I have created the correct number of indeces for my vectors and I am trying to input the i'th element from the for loop as the index to hold the classification error value. But I get the error:
Error in indeces.gen_error[[i]] <- paste(classification_error) :
attempt to select less than one element
uspscl.txt
uspsdata.txt
My code:
library(e1071)
library(caret)
set.seed(733)
uspscldf = read.table('uspscl.txt', header=F, sep=',')
uspsdatadf = read.table('uspsdata.txt', header=F, sep='\t')
trainIndex <- createDataPartition(uspscldf$V1,list=FALSE, p = .80,times=1)
dataTrain <- uspsdatadf[ trainIndex,]
dataTest <- uspsdatadf[-trainIndex,]
classTrain <- uspscldf[ trainIndex,]
classTest <- uspscldf[-trainIndex,]
indeces = seq(0.00001, 1, by=0.001)
indeces.gen_error = NULL
indeces.softmargin = NULL
for (i in seq(0.00001, 1, by=0.001)){
# For svm(): soft margin is "cost"
# Gaussian kernel bandwidth (sigma) = is implicitly defined by "gamma"
# kernal=radial is non-linear while kernal=linear is linear
svm.model <- svm(classTrain ~ ., data = dataTrain, cost = i,type="C-classification",kernal = "linear")
svm.pred <- predict(svm.model, dataTrain)
# confusion matrix
tab <- table(pred = svm.pred, true = classTrain)
classification_error <- 1- sum(svm.pred == classTrain)/length(svm.pred)
indeces.gen_error[[i]] <- paste(classification_error)
indeces.softmargin[[i]]<-i
}
I printed the first i in the first iteration and it give 1e-5 which is correct so I am at a loss as to why it says I am selecting less than one element.
Any help would be appreciated. Thanks
ANSWER:::
I did not see Pierre's answer to this until I solved the answer myself but his explanation is better so I am accepting his answer.

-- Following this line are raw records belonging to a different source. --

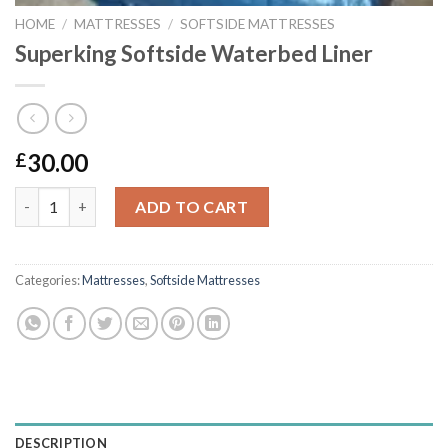
HOME
/
MATTRESSES
/
SOFTSIDE MATTRESSES
Superking Softside Waterbed Liner
30.00
£
Superking Softside Waterbed Liner quantity
ADD TO CART
Categories:
Mattresses
,
Softside Mattresses
DESCRIPTION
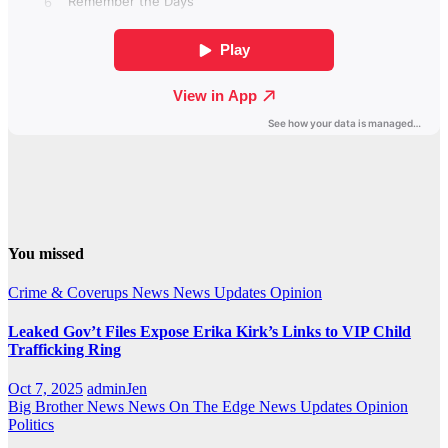
You missed
Crime & Coverups
News
News Updates
Opinion
Leaked Gov’t Files Expose Erika Kirk’s Links to VIP Child
Trafficking Ring
Oct 7, 2025
adminJen
Big Brother News
News On The Edge
News Updates
Opinion
Politics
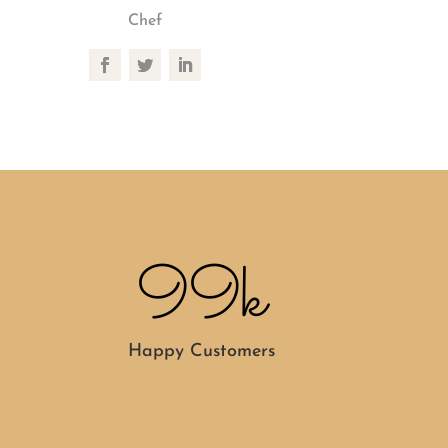
Chef
99k
Happy Customers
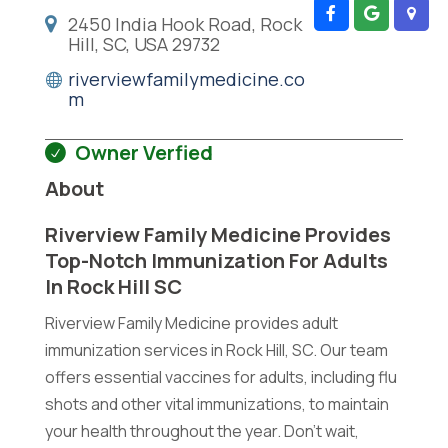
2450 India Hook Road, Rock
Hill, SC, USA 29732
riverviewfamilymedicine.co
m
Owner Verfied
About
Riverview Family Medicine Provides
Top-Notch Immunization For Adults
In Rock Hill SC
Riverview Family Medicine provides adult
immunization services in Rock Hill, SC. Our team
offers essential vaccines for adults, including flu
shots and other vital immunizations, to maintain
your health throughout the year. Don't wait,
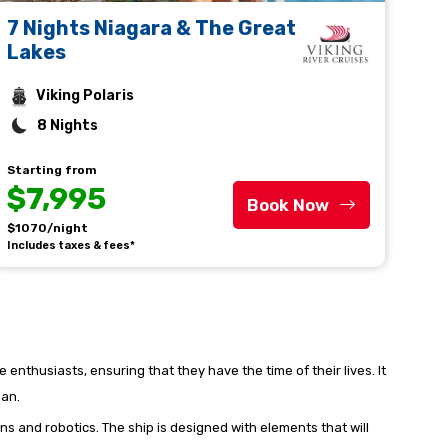
7 Nights Niagara & The Great
Lakes
Viking Polaris
8 Nights
Starting from
$7,995
Book Now
$1070/night
Includes taxes & fees*
 enthusiasts, ensuring that they have the time of their lives. It
ean.
ns and robotics. The ship is designed with elements that will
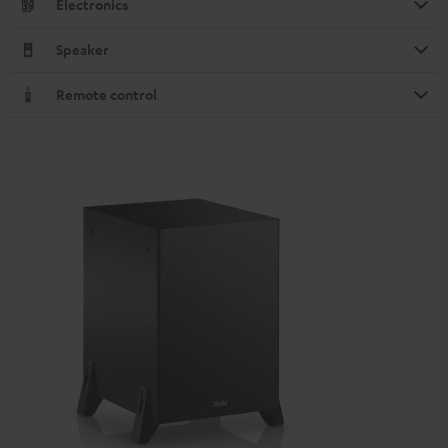
Electronics
Speaker
Remote control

My new code now is:
indeces = seq(0.00001, 1, by=0.001)
indeces.gen_error = NULL
indeces.softmargin = NULL
count=0
for (i in indeces){
count=count+1
# For svm(): soft margin is "cost"
# Gaussian kernel bandwidth (sigma) = is implicitly defined by "gamma"
# kernal=radial is non-linear while kernal=linear is linear
svm.model <- svm(classTrain ~ ., data = dataTrain, cost = i,type="C-classification",kernal = "linear")
svm.pred <- predict(svm.model, dataTrain)
# confusion matrix
tab <- table(pred = svm.pred, true = classTrain)
classification_error <- 1- sum(svm.pred == classTrain)/length(svm.pred)
indeces.gen_error[[count]] <- paste(classification_error)
indeces.softmargin[[count]]<-i
}
#Example
x <- NULL
for( i in seq(0.01, 1, .01)) {
a <- 10 * i
x[[i]] <- paste("b", a)
}
# Error in x[[i]] <- paste("b", a) :
# attempt to select less than one element
#The right way
x <- NULL
myseq <- seq(0.01, 1, 0.01)
for( i in 1:length(myseq)) {
a <- 10 * myseq[i]
x[i] <- paste("b", a)
}
Why the first way fails for( i in seq(0.01, 1, .01)) will use the sequence as 'i'. Anytime when a loop fails, the first way to troubleshoot is to try out each loop one by one. So each loop takes a value of the sequence and enters it wherever there is an i. The first loop looks like:
for (i in seq(0.00001, 1, by=0.001)){
svm.model <- svm(classTrain ~ ., data = dataTrain, cost = 0.00001,type="C-classification",kernal = "linear")
svm.pred <- predict(svm.model, dataTrain)
# confusion matrix
tab <- table(pred = svm.pred, true = classTrain)
classification_error <- 1- sum(svm.pred == classTrain)/length(svm.pred)
indeces.gen_error[[0.00001]] <- paste(classification_error)
indeces.softmargin[[0.00001]]<- 0.00001
}
Do you see the problem? With indeces.gen_error[[0.00001]] pay attention to what is happening here. You did not mean to do this. You meant for indeces.gen_error[[1]] to be the first entry.
You are subsetting by a decimal. If we had:
x <- 1:10
What do you think would happen with x[2.5]? We are asking R for the element at the position 2.5. That doesn't make sense. There is no half position. There's either the 2nd or 3rd. Try it to see what is returned.
In your loop you are asking R for indeces.gen_error[[0.00001]]. Therefore, you are requesting the 1/100,000th position. That doesn't make sense. The evaluator will force the subset to be an integer. It goes to 0. And we get an error.